Heritage
SX 77, July 2025
Keywords in Caribbean Studies
Heritage
April 2026
Contributors:
Khadene Harris
Alyssa A. L. James
Ayana Omilade Flewellen
Nadia Mosquera Muriel
Moderated by:
Ryan Cecil Jobson and Vanessa Pérez-Rosario
The fourth iteration of our Keywords project will be published in Small Axe 77, July 2025. In these essays contributors trace and explore the concept "heritage" across the region and from a range of approaches. Join us for a conversation with the authors..
Read more about our Keywords project here: smallaxe.net/sx/issues/68
Contact: Vanessa Pérez-Rosario, vpr@smallaxe.net
Contributors
Khadene Harris is an assistant professor of anthropology at Rice University. As a historical archaeologist, she explores the intersection of race, slavery, and capitalism in the Caribbean. Her current research project focuses on the transition from slavery to freedom on the island of Dominica, with special emphasis on the social and economic networks of the laboring class.
Alyssa A. L. James is a Jamaican Canadian sociocultural anthropologist whose research examines colonial and commodity histories in the French Caribbean. She is a Postdoctoral Fellow at the Society of Fellows in the Humanities at the University of Southern California, where she is developing her book project “Vexed Temporality: Cultivating Coffee Pasts and Heritage Futures in the French Caribbean.”
Ayana Omilade Flewellen is a Black feminist, an archaeologist, an artist scholar, and a storyteller. Flewellen is the cofounder and current board chair of the Society of Black Archaeologists and sits on the board of Diving with a Purpose. In July 2022, they joined the Department of Anthropology at Stanford University as an assistant professor.

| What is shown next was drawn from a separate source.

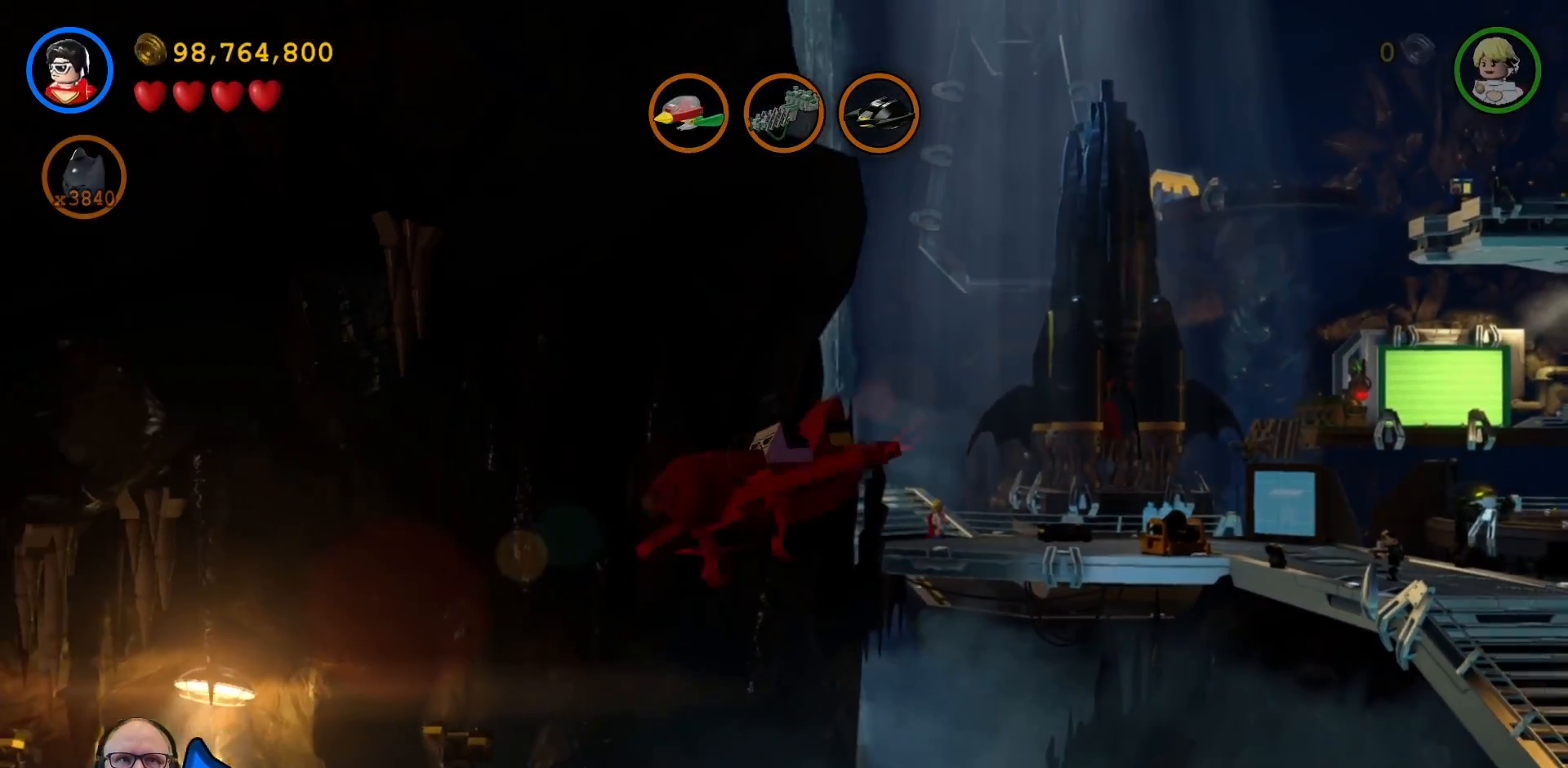
{"buttons": ["DPAD_UP"], "left_stick": "left", "right_stick": "center", "events": [[267, "left_stick", "left"], [467, "DPAD_UP", "down"]]}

Nadia Mosquera Muriel is a Black feminist ethnographer and an assistant professor in the Department of African, African American, and Diaspora Studies at UNC-Chapel Hill. She examines the intersections of culture and political mobilization among Black populations in Latin America and the Caribbean, focusing on race, class, and gender inequalities. Her research appears in the Bulletin of Latin American Research and Transforming Anthropology.